Standard IPC for Python?

Philip Semanchuk philip at semanchuk.com
Tue Jan 13 21:53:57 EST 2009


On Jan 13, 2009, at 6:41 PM, Mel wrote:

> Philip Semanchuk wrote:
>
>> I'm working on message queue support, but the Sys V IPC API is a
>> headache and takes longer to code against than the POSIX API.
>
> I hadn't found it that bad.  I have a C extension I should perhaps  
> clean up
> and make public.

Have you compared the SysV objects to the POSIX objects? I'll give you  
two examples of how SysV is more trouble with which to work.

Example 1 ---
The SysV objects expose a ton of information that show up as Python  
attributes. For instance, a sysv_ipc.Semaphore object has 16  
attributes: key, id, value, undo, block, mode, uid, gid, cuid, cgid,  
last_pid, waiting_for_nonzero, waiting_for_zero and o_time. The first  
two and last eight are read-only, the middle six are read-write.

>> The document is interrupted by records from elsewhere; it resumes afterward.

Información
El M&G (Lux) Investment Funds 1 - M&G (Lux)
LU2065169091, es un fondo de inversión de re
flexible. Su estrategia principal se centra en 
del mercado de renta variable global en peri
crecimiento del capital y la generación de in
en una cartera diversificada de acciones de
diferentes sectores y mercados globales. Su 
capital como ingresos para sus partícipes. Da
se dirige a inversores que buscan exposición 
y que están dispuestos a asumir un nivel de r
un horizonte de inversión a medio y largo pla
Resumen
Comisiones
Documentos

Contrast this to a posix_ipc.Semaphore object which has two read-only  
attributes: name and value.

All of those attributes on the SysV object add up to a lot of code.  
Furthermore, the SysV attributes have types of key_t, mode_t, uid_t,  
gid_t, pid_t, time_t, etc. I've spent the past few days researching  
these types and trying to find out whether they're signed or unsigned,  
guaranteed to fit in a long, etc. I also need to know what Python  
types are appropriate for representing these. For instance, anything  
that can exceed a C long can also exceed a Python int, and so I need  
to return a Python long object if the C value exceeds LONG_MAX.

When I returned to the sysv_ipc code a few days ago, my intention was  
to add message queue support to it, but instead I've gotten distracted  
chasing type-related bugs that won't show up until e.g. someone  
compiles the module on a 64-bit platform and tries to use a key that  
exceeds 0xFFFFFFFF, or compiles it on some weird 16-bit embedded  
processor that exposes another of my flawed type assumptions. The  
POSIX API is so much simpler that I spend much less time working on  
type-related drudgery.

Example 2 ---
SysV shared memory has to be attached and detached and accessed with  
the un-Pythonic read & write methods. I'd like to support buffer-type  
access (like slicing), but that's more code to be written. And there's  
another 16 attributes to expose.

POSIX shared memory OTOH is mmapped, and there's already a Python  
library for that. For posix_ipc.SharedMemory objects I had to write a  
constructor, an unlink() method, and code for three read-only  
attributes and I was done. Nice.


I invite you to look at my extension and compare:
http://semanchuk.com/philip/sysv_ipc/

Maybe your code can benefit from what I've done, or vice versa.